In obstructive jaundice (conjugated hyperbilirubinemia), bile excretion is impaired due to blockage of the common bile duct by a stone or tumor, as a complication of hepatitis, in primary cirrhosis of the liver, when taking drugs that cause cholestasis. Increased pressure in the bile capillaries leads to increased permeability or disruption of their integrity and the entry of bilirubin into the blood. Due to the fact that the concentration of bilirubin in bile is 100 times higher than in the blood, and bilirubin is conjugated, the concentration of direct (conjugated) bilirubin in the blood increases sharply.
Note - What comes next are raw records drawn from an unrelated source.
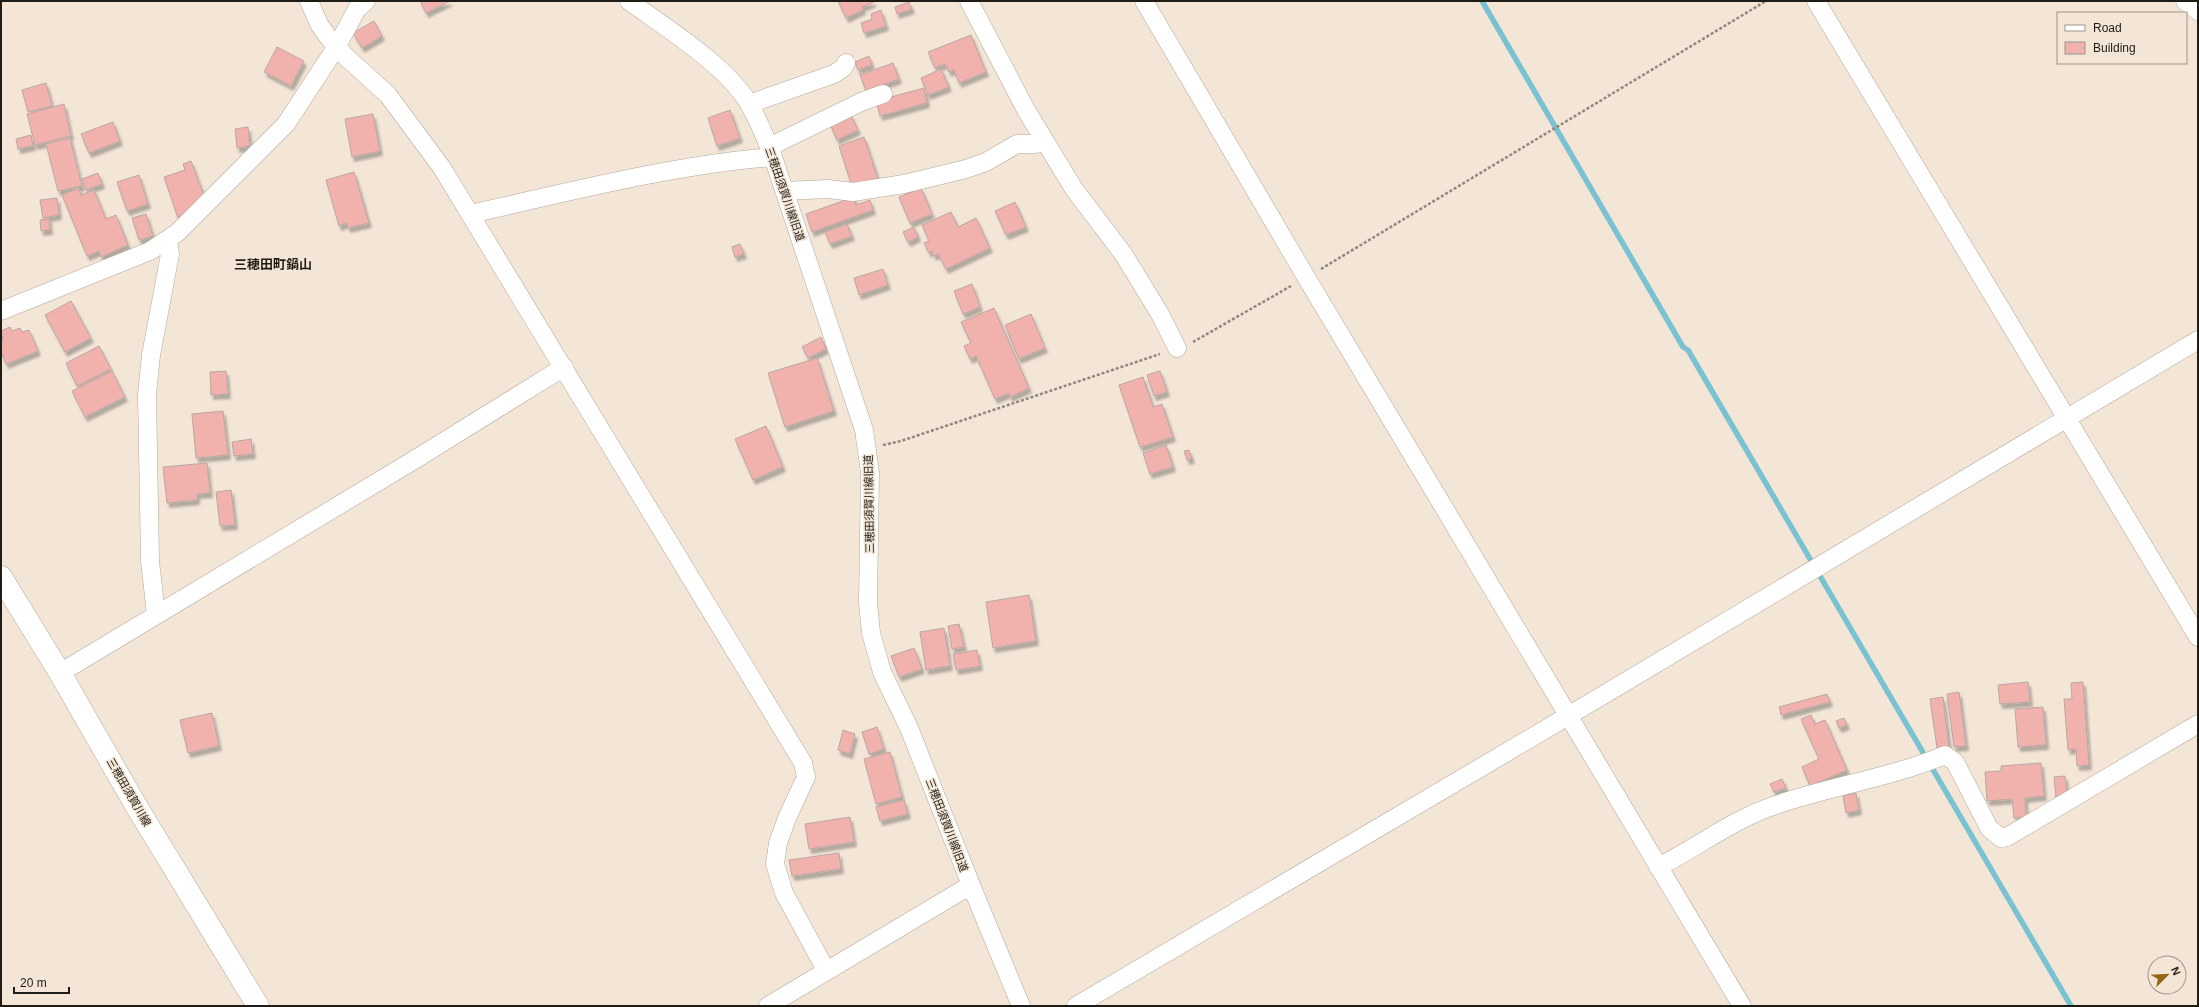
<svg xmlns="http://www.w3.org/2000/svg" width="2199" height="1007" font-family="Arial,'Noto Sans JP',sans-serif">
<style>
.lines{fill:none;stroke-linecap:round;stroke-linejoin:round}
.stream{stroke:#7ac2d1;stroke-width:5.5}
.building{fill:#f1b2ad;stroke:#bba6a4;filter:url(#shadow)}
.street-casing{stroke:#b3a799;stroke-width:19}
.secondary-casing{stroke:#b3a799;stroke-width:23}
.path{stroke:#90887d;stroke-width:2.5;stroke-dasharray:3 2;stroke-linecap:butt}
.street{stroke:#fff;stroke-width:18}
.secondary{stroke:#fff;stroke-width:22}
.labels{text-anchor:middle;stroke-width:3;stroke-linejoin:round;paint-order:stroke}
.street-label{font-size:11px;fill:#1f1b15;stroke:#f3e6d7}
.quarter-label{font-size:13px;font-weight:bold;fill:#1f1b15;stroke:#f3e6d7}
</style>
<defs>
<filter id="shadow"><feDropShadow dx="2.5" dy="4.5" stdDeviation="1" flood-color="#0004"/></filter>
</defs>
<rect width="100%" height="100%" fill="#f3e6d7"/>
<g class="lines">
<!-- stream -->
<path class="stream" d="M1482,1L1683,347L1688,350L2071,1006"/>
</g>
<!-- building -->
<path class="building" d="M420,1H450L426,13Z
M838,1H873L874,2L862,7L863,10L846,18Z
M909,2L912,9L897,14L895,7Z
M881,10L886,26L864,33L861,23L872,19L871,14Z
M374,21L382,36L362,48L353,33Z
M971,35L986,72L959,83L954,70L949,72L945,64L935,68L928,52Z
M277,47L304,61L291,86L264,72Z
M869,56L872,65L858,70L855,62Z
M893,63L899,79L866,91L860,75Z
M941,69L949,87L928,95L921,78Z
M46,83L52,106L28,112L22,90Z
M924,88L927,103L880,116L876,101Z
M64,104L71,136L35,145L27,114Z
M730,110L740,138L717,146L708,118Z
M373,114L380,151L352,157L345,119Z
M851,115L858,130L837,140L830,124Z
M113,122L120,141L89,153L81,134Z
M248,127L250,146L237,148L235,129Z
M31,135L33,146L18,149L16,139Z
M864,137L878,179L852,187L839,146Z
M70,138L82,186L58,191L46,144Z
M191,161L204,196L178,218L164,177L185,170L183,164Z
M354,172L369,223L348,228L347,223L339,226L326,180Z
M98,173L102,184L86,190L82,179Z
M139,175L148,204L127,211L117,182Z
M79,188L81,195L94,190L106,219L116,215L128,245L101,257L99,251L87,256L62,195Z
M921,188L932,214L910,223L899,197Z
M854,197L856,205L870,200L873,210L812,232L806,214Z
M57,198L59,215L43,218L40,200Z
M1015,202L1026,227L1006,235L995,211Z
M951,212L958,227L976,218L990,248L946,269L938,254L934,256L932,251L929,253L924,243L929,241L922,225Z
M146,214L153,236L139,240L132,218Z
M49,219L50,230L41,231L40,220Z
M847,224L852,236L830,244L825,232Z
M914,227L918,237L908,242L903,232Z
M740,244L744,254L735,257L732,247Z
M883,269L888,285L859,295L854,278Z
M972,284L980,307L963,314L954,291Z
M71,301L91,338L65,352L45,315Z
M994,308L1029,388L1010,397L1009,393L995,399L976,356L970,359L964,346L971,343L961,322Z
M1031,314L1045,348L1019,359L1005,325Z
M10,327L12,331L20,328L22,332L29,330L38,351L6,364L1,352V341L3,340L1,331Z
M821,337L826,349L808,358L802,347Z
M99,346L111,369L77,386L66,363Z
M817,358L834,411L785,427L768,373Z
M112,371L125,397L85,417L72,391Z
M226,371L228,394L211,395L210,372Z
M1160,371L1167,392L1154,396L1147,375Z
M1143,377L1153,407L1162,404L1173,437L1140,447L1119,385Z
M223,411L228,455L196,458L192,414Z
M766,426L783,467L753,480L735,439Z
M251,439L253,454L234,456L232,442Z
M1166,445L1173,467L1150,474L1143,453Z
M1189,450L1192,459L1187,460L1184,451Z
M207,463L210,493L197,494V500L167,503L163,467Z
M231,490L235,525L220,526L216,492Z
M1029,595L1036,641L993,648L986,602Z
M959,624L964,647L952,649L948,626Z
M944,628L950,666L926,670L920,632Z
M914,648L922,669L899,677L891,656Z
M977,650L980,666L956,670L953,654Z
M2028,682L2030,702L2000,704L1998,685Z
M2083,682L2089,765L2077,766L2076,749L2068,750L2064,699H2072L2071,683Z
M1959,692L1966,746L1954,747L1947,694Z
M1827,694L1830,702L1781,715L1779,707Z
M1943,697L1949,747L1937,748L1930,699Z
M2043,707L2046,745L2018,747L2015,709Z
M212,713L219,746L188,753L180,720Z
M1811,715L1815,724L1825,720L1847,770L1810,786L1802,767L1819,759L1801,719Z
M1844,718L1847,725L1839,728L1836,721Z
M877,727L884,749L869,754L862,732Z
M843,730L855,734L850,754L838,750Z
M890,752L902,797L876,804L864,759Z
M2041,763L2044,796L2025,798L2026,817L2014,818L2012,799L1987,801L1985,772L2001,771V766Z
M2065,776L2067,797L2056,798L2054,777Z
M1782,779L1786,788L1774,792L1770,784Z
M1856,793L1859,810L1846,813L1843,796Z
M904,800L908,814L880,821L876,807Z
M850,817L854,842L809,849L805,824Z
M839,853L841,869L792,876L789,860Z"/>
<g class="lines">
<defs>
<path id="street" d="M309,1L319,24L328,37L345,56L388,95L442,168L803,763L806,777L787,818L778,843L775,864L784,893L826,970
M629,1C666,28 721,62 746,99C758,117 765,137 773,157L864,430L870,472L868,603L871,633L882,672L909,728L971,885L1021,1006
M969,1L1026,110L1074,189L1124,255L1160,314L1177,348
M1144,1L1306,277L1742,1006
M1816,1L2198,637
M2185,1L2198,11
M749,104L834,74L843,68L846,63
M769,147L861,102L883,94
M784,191L828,189L853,192L904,184L966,169L986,162L1017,144H1036L1045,141
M470,214C569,192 672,165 773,157
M1,311L150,251L177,233L286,124L337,46L357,9L366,1
M156,614L150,561L147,394L151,355L170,254L168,241
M60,673L419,457L564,367
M1658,867C1698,847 1733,819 1776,805C1831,786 1890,778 1945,755L1955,762L1989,828L2001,838L2007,837L2198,724
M768,1006L971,885
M1076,1006L1568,716L2198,340"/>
<path id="secondary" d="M1,577L60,673L135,804L258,1006"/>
</defs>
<!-- street casing -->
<use href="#street" class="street-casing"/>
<!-- secondary casing -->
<use href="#secondary" class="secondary-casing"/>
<!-- path -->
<path class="path" d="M1321,269L1766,1
M1193,342L1291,286
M883,445L901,441L1160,354"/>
<!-- street -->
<use href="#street" class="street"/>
<!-- secondary -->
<use href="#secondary" class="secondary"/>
</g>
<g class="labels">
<!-- street labels -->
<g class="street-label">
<text transform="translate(785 194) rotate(71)" y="4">三穂田須賀川線旧道</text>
<text transform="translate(869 504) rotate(-91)" y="4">三穂田須賀川線旧道</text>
<text transform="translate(129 792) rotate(60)" y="4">三穂田須賀川線</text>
<text transform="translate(947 825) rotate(69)" y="4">三穂田須賀川線旧道</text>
</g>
<!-- quarter labels -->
<g class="quarter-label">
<text x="273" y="269">三穂田町鍋山</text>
</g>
</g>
<!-- border -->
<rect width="2199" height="1007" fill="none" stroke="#1f1b15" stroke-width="4"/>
<!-- legend -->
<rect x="2057" y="12" width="130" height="52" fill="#f3e6d7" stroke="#9e9589"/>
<rect x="2065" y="25" width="20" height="6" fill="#ffffff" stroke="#9e9589"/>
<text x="2093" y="32" font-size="12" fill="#1f1b15">Road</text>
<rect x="2065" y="42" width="20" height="12" fill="#f1b2ad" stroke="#9e9589"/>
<text x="2093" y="52" font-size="12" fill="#1f1b15">Building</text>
<!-- north arrow -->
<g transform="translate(2167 975) rotate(66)"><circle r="19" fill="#f3e6d7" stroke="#9e9589"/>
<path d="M0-3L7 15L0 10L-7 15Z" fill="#956615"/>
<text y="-6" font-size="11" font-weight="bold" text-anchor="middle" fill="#1f1b15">N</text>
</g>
<!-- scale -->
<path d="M14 987v6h55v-6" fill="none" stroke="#1f1b15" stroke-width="2"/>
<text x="20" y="987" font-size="12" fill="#1f1b15" stroke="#f3e6d7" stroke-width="3" paint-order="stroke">20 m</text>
</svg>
Indirect bilirubin is slightly elevated. Mechanical jaundice usually leads to an increase in bilirubin in the blood (up to 800-1000 μmol/l). The content of stercobilinogen in feces decreases sharply, complete obstruction of the bile duct is accompanied by a complete absence of bile pigments in feces. If the concentration of conjugated (direct) bilirubin exceeds the renal threshold (13-30 μmol/l), it is excreted in the urine.